Goals >>
1. Answer these from the text on self-driving car liability:
(a) What name does it give to the lag between new technology and the laws that can regulate it?
(b) How many levels of driving automation does the SAE define?
(c) At what levels do most consumer vehicles now in ordinary use remain?
2. Put this sentence from the text on self-driving car liability into Spanish: "Some jurisdictions have adopted “light-touch” guiding principles to foster innovation."
3. In the text on self-driving car liability, copy word for word everything from "Across the United" down to "of automated mobility.".

Source excerpt >>
╔══

Across the United States, the United Kingdom, Europe, Asia, and Australasia, regulators face the “pacing problem”: the inherent lag between technological innovation and legal frameworks that can regulate it.[7] Some jurisdictions have adopted “light-touch” guiding principles to foster innovation. Others have enacted proactive statutes that redefine the nature of vehicle operation and insurance.[7, 8, 9, 10] This analysis examines these diverging and converging frameworks, focusing on the mechanisms of liability, the role of data in accident reconstruction, and the evolution of motor insurance in an era of automated mobility.
The Hierarchical Framework of Automation and Legal Agency
Central to liability analysis is the taxonomy of driving automation established by the Society of Automotive Engineers (SAE). The SAE defines six levels ranging from no automation (Level 0) to full automation (Level 5).[11, 12, 13] SAE levels are not liability rules. They are the technical vocabulary through which statutes, insurers and courts decide whether the human, the ADS, the operator or the product supplier was responsible for the relevant part of the driving task.[5]
Classification of Driving Automation and Liability Thresholds
Most consumer vehicles currently available in ordinary use remain Level 1 or Level 2 driver-assistance systems, with the human driver responsible for monitoring and control.[11] The liability frontier lies in Level 3 and Level 4 systems, where the ADS may perform the dynamic driving task within an operational design domain (ODD). In these systems, the human may still be required to act as a “fallback-ready user” or “user-in-charge”.[14, 16, 17]
This transitional phase introduces a zone of legal ambiguity, particularly when the system requests the human to resume control. The determination of whether a human had a “reasonable time” to react to such a demand will be central to future litigation.[14, 18] Courts will have to define the temporal and cognitive boundaries of human transition readiness - a question with little direct precedent in conventional traffic law.

╚══

Listed entries >>

╔══

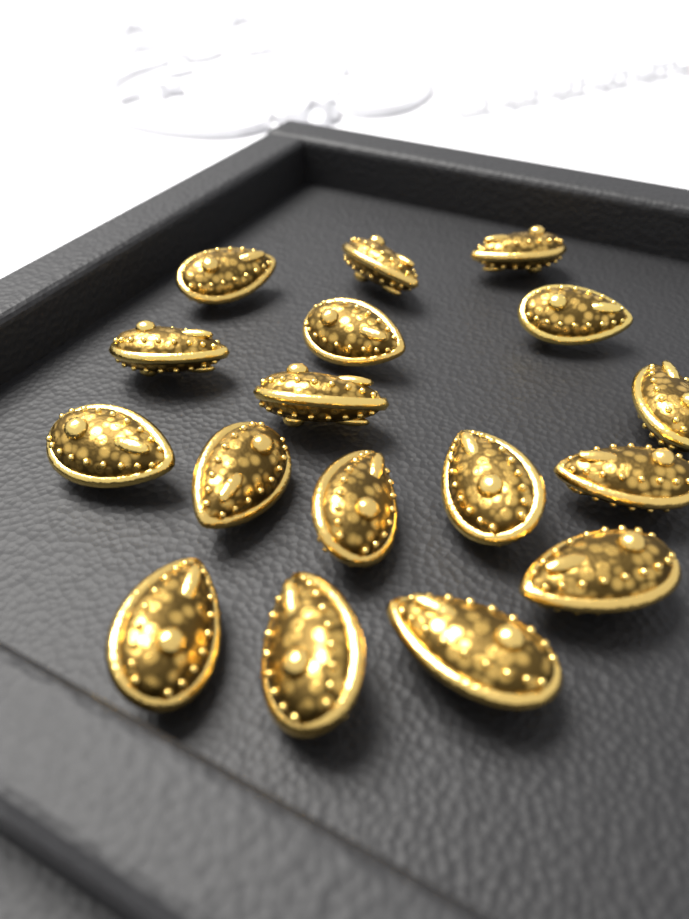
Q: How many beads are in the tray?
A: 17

╚══
╔══

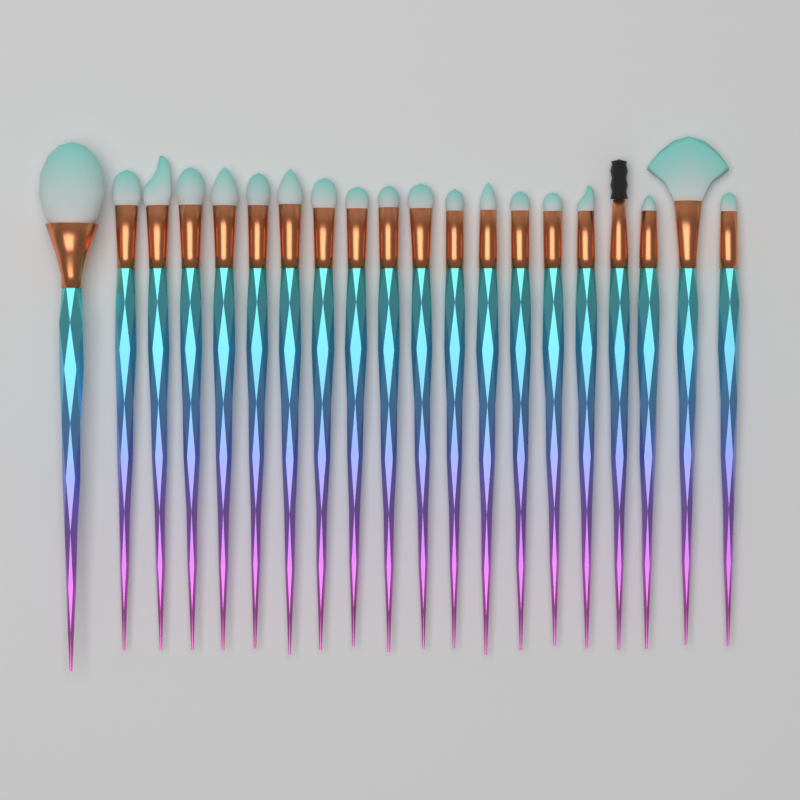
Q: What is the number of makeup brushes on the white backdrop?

╚══

Solutions to each task >>
1.
(a) The "pacing problem."
(b) Six, from no automation (Level 0) to full automation (Level 5).
(c) Level 1 or Level 2 driver-assistance systems.

2. Algunas jurisdicciones han adoptado principios rectores de “intervención mínima” para fomentar la innovación.

3.
Across the United States, the United Kingdom, Europe, Asia, and Australasia, regulators face the “pacing problem”: the inherent lag between technological innovation and legal frameworks that can regulate it.[7] Some jurisdictions have adopted “light-touch” guiding principles to foster innovation. Others have enacted proactive statutes that redefine the nature of vehicle operation and insurance.[7, 8, 9, 10] This analysis examines these diverging and converging frameworks, focusing on the mechanisms of liability, the role of data in accident reconstruction, and the evolution of motor insurance in an era of automated mobility.